▸ **Data provided**
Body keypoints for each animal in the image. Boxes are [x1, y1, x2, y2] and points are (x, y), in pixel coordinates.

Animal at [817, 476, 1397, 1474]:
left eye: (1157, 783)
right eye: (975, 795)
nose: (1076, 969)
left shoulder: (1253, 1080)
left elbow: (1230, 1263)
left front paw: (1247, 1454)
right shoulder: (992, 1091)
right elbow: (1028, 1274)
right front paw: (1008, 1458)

* * *

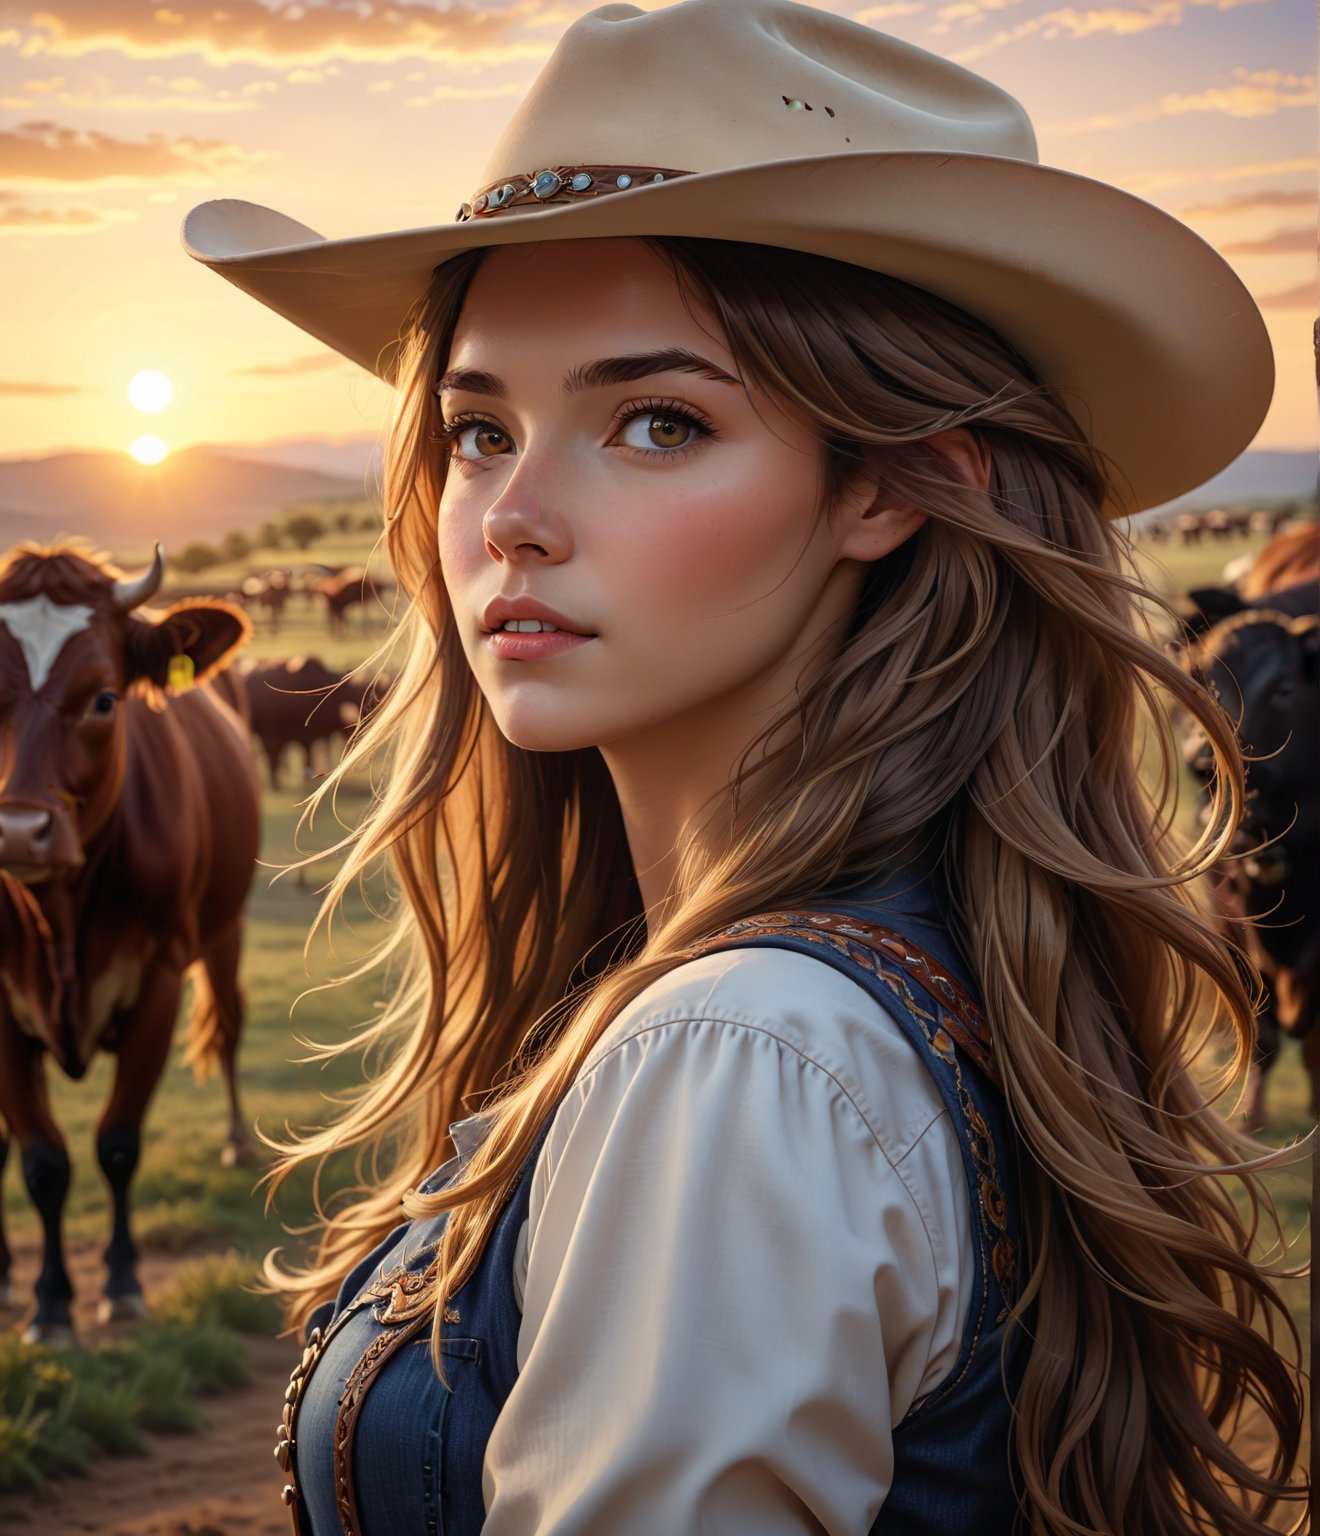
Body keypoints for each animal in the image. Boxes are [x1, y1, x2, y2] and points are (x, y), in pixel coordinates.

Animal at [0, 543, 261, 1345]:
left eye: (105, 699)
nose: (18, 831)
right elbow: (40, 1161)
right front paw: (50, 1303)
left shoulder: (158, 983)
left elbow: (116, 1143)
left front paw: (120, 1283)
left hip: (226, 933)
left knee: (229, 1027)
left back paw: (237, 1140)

* * *

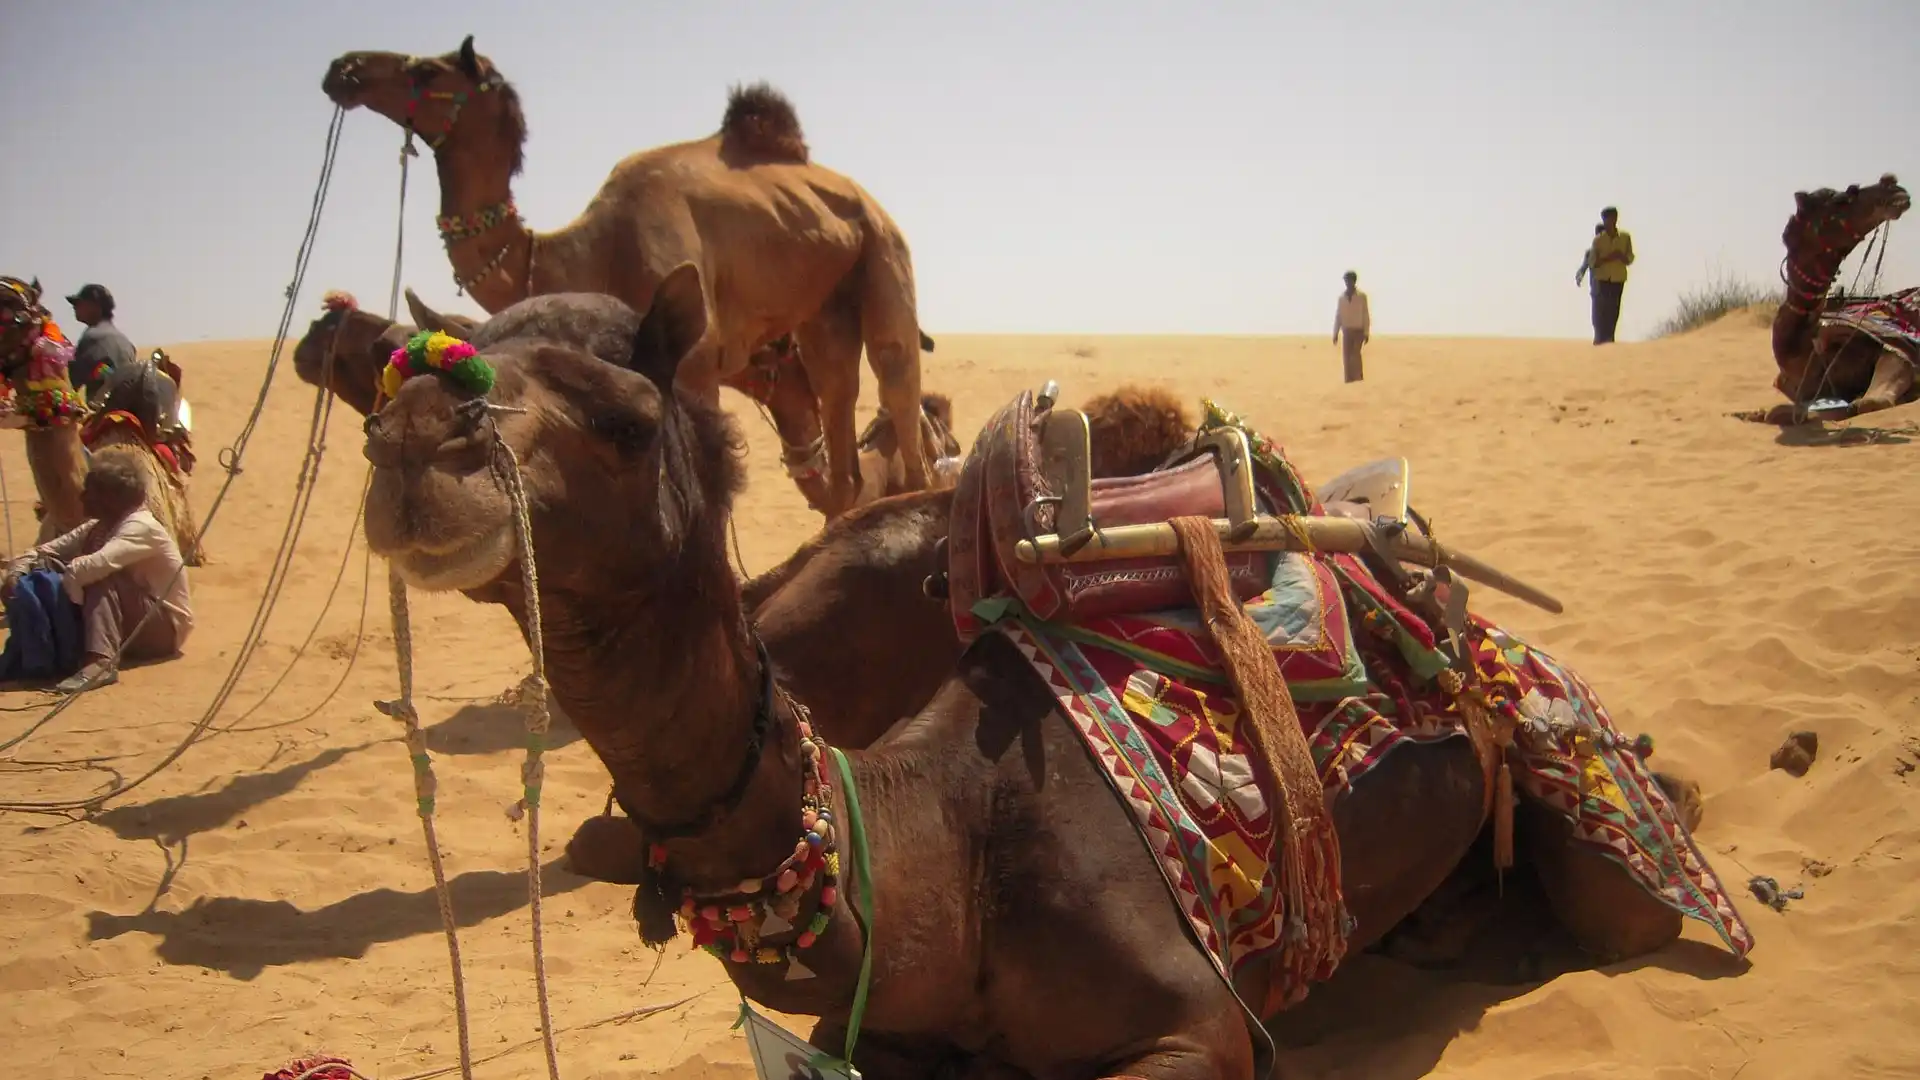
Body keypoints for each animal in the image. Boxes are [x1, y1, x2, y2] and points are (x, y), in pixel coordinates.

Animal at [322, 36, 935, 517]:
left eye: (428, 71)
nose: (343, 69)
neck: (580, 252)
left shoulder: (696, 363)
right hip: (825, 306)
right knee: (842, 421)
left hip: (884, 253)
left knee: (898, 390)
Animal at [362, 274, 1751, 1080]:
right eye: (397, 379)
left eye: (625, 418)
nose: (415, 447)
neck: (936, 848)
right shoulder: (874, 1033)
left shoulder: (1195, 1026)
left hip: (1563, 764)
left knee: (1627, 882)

▸ **Task item**
Keep both end lines and retype everything in the records above from the line containing "nose: (18, 831)" through the line containing "left back paw: (237, 1140)", exactly, with nothing else.

▸ **Answer box**
nose: (18, 831)
right elbow: (40, 1161)
right front paw: (50, 1303)
left shoulder: (158, 983)
left elbow: (116, 1143)
left front paw: (120, 1283)
left hip: (226, 933)
left knee: (229, 1027)
left back paw: (237, 1140)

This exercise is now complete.